O globo, n. 31333, 21/05/2019. País, p. 4

 

Idas e vindas

Bernardo Mello

Gabriel Martins

Marcello Corrêa

Gustavo Maia

21/05/2019

 

 

Bolsonaro critica classe política e, horas depois, afirma que valoriza o Congresso.

O presidente Jair Bolsonaro deu ontem sinais contraditórios sobre sua relação com o Congresso, mas terminou o dia fazendo um esforço para melhorar a articulação política para aprovar a reforma da Previdência. Pela manhã, Bolsonaro afirmou em evento na Federação das Indústrias do Rio (Firjan) que “o grande problema” do Brasil “é a nossa classe política”. À tarde, no Palácio do Planalto, mudou o tom e disse que “valoriza, sim, o Parlamento”.

As falas de Bolsonaro ocorreram três dias depois de o presidente compartilhar um texto, via WhatsApp, em que o país é descrito como “ingovernável” fora de “conchavos políticos”.

A atitude foi alvo de críticas de lideranças partidárias, que vêm impondo dificuldades para a formação de uma base aliada consistente no Congresso.

Com problemas na articulação política, o governo corre o risco de ver caducar a medida provisória (MP) 870, que reduziu o número de ministérios e reorganizou o Executivo. A MP precisa ser votada até 3 de junho, quando perde a validade. Deputados também ameaçam derrubar decretos de Bolsonaro, como o que flexibilizou as regras para o porte de armas.

—[O Brasil] É um país maravilhoso que tem tudo para dar certo, mas o grande problema é a nossa classe política. — disse Bolsonaro, em discurso na Firjan.

O presidente afirmou que está aberto ao diálogo, mas levantou suspeitas sobre a motivação de parte

dos parlamentares:

— O que eu mais quero é conversar. Mas sei que tem gente que não é (quer) apenas conversar.

Horas depois, de volta a

Brasília, o presidente fez um aceno ao Congresso, durante lançamento da segunda fase da campanha publicitária sobre a reforma da Previdência.

—Nós valorizamos, sim, o Parlamento brasileiro, que vai ser quem vai dar a palavra final nesta questão da Previdência, tão rejeitada ao longo dos últimos anos — disse ele.

Bolsonaro afirmou que está disponível para receber deputados e senadores para corrigir possíveis “equívocos” da proposta enviada ao Congresso.

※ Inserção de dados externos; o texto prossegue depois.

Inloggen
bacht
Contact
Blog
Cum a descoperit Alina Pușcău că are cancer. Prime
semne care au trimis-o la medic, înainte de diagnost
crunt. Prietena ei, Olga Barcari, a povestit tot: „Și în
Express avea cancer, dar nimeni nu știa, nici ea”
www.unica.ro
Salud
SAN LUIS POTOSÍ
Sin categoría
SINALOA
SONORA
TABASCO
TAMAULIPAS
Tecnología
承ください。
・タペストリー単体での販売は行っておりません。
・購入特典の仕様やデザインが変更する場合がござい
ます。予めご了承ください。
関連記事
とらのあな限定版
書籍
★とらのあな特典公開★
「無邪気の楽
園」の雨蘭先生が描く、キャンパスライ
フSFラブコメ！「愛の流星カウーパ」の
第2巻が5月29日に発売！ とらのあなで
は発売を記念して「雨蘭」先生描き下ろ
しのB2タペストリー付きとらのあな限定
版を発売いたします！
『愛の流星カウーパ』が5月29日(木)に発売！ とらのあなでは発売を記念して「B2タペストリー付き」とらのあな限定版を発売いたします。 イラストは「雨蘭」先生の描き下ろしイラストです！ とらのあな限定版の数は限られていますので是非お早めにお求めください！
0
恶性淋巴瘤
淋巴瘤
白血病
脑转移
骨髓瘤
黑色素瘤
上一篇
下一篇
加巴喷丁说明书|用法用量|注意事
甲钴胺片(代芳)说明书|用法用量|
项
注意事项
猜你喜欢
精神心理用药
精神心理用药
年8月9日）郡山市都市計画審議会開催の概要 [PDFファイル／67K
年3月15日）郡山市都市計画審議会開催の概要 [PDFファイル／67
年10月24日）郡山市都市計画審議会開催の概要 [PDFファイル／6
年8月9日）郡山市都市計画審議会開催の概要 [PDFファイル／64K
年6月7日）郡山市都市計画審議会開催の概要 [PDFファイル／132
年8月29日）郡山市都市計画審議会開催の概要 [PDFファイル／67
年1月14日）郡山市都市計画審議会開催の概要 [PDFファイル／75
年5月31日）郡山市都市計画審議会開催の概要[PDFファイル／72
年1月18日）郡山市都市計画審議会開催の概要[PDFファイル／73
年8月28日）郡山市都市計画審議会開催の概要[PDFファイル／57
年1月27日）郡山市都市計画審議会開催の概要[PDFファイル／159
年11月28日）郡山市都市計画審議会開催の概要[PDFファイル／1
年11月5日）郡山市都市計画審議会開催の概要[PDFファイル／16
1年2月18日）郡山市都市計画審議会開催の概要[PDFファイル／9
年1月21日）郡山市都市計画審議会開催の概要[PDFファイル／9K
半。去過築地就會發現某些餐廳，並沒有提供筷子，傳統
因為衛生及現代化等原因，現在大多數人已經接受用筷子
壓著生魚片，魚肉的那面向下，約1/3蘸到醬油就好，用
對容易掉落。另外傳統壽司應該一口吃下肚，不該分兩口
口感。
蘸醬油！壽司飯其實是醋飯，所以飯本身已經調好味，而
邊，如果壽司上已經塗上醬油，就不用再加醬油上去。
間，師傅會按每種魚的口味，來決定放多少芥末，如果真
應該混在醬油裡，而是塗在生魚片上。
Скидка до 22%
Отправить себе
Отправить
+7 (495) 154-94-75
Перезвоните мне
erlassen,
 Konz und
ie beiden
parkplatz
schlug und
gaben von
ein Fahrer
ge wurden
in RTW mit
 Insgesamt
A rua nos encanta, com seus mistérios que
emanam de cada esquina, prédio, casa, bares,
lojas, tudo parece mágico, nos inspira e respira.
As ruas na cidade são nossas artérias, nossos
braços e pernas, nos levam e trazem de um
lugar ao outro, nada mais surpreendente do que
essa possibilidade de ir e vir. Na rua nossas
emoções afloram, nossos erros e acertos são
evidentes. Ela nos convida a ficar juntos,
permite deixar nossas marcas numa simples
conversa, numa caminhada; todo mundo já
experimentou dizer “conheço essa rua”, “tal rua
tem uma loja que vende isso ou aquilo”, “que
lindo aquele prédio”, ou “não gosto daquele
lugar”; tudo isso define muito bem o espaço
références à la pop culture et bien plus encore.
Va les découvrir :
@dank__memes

— Aos parlamentares como um todo quero dizer: só não recebo mais por falta de agenda. Mas gostaria de continuar a conversar com o maior número possível de vocês para que possíveis equívocos, possíveis melhoras, nós possamos junto ao Parlamento brasileiro buscar —disse Bolsonaro,

antes de acrescentar:

—Se bem que pretendemos que nossa reforma saia de lá com o menor número possível de emendas aprovadas.

Na última sexta-feira, o presidente da Comissão Especial que analisa a proposta de emenda à Constituição (PEC) na Câmara, Marcelo Ramos (PR-AM), havia dito que o colegiado proporia um texto alternativo, rejeitando mudanças como as novas regras para professores e o regime de capitalização. Parlamentares passaram a defender abertamente que o Congresso assumisse o protagonismo nas reformas necessárias para o país retomar o crescimento.

'Não há briga'

Apesar disso, Bolsonaro afirmou ontem de manhã, na Firjan, que não há briga entre os poderes.

— [As pessoas] Querem agilidade para votar as propostas

na Câmara e no Senado. Se a Câmara e o Senado têm propostas melhores do que as nossas, que coloquem em votação. Não há briga entre os Poderes. O que há é uma grande fofoca que nos inviabiliza por vezes —disse o presidente, em uma crítica à atuação da imprensa.

Em meio às dificuldades na articulação política, Bolsonaro ressaltou a importância da aprovação da reforma:

— Se não fizermos isso (reforma da Previdência), no máximo em 2024 vai faltar dinheiro para pagar quem está na ativa.

O presidente frisou que a falta de recursos trava progressos em diversas áreas:

—O problema agora é dinheiro. Por isso, precisamos da reforma da Previdência . Ela é salgada para alguns, mas estamos atacando privilégios.